*** Opening RAW DATA ***
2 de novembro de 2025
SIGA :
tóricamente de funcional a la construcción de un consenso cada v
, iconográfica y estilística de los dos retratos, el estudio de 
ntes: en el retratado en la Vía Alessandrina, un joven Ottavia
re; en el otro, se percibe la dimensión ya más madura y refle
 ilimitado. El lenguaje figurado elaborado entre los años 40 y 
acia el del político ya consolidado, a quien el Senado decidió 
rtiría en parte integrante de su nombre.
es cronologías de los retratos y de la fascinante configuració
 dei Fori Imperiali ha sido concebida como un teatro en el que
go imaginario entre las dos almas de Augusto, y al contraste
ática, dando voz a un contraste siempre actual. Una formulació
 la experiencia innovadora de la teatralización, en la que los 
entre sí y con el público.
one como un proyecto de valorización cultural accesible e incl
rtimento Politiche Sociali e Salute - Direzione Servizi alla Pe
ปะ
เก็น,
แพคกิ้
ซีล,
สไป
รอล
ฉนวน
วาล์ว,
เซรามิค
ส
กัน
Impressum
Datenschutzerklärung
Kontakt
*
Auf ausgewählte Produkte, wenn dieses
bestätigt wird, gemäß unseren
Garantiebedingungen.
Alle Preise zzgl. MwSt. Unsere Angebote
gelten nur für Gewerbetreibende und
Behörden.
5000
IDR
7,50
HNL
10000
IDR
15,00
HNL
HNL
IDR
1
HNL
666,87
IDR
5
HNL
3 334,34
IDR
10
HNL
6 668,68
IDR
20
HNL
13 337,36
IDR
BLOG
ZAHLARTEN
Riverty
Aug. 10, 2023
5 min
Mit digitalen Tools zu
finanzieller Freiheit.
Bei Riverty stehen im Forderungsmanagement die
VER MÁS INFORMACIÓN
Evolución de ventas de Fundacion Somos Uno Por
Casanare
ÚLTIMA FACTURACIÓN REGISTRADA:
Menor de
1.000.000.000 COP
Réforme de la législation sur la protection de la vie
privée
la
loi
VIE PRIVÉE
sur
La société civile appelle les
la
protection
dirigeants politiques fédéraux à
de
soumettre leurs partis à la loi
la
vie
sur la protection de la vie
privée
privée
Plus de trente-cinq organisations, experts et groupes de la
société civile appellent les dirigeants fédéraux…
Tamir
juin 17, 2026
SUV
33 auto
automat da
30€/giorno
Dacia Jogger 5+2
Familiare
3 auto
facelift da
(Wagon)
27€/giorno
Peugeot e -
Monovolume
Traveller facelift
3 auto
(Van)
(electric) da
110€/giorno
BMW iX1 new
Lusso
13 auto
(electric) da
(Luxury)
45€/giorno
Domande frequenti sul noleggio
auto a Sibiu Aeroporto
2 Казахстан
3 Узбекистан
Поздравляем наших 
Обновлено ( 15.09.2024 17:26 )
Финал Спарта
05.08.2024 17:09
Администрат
*** Closing RAW DATA ***
Extract every line of the records above that contains the word "fédéraux". Case counts.

dirigeants politiques fédéraux à
société civile appellent les dirigeants fédéraux…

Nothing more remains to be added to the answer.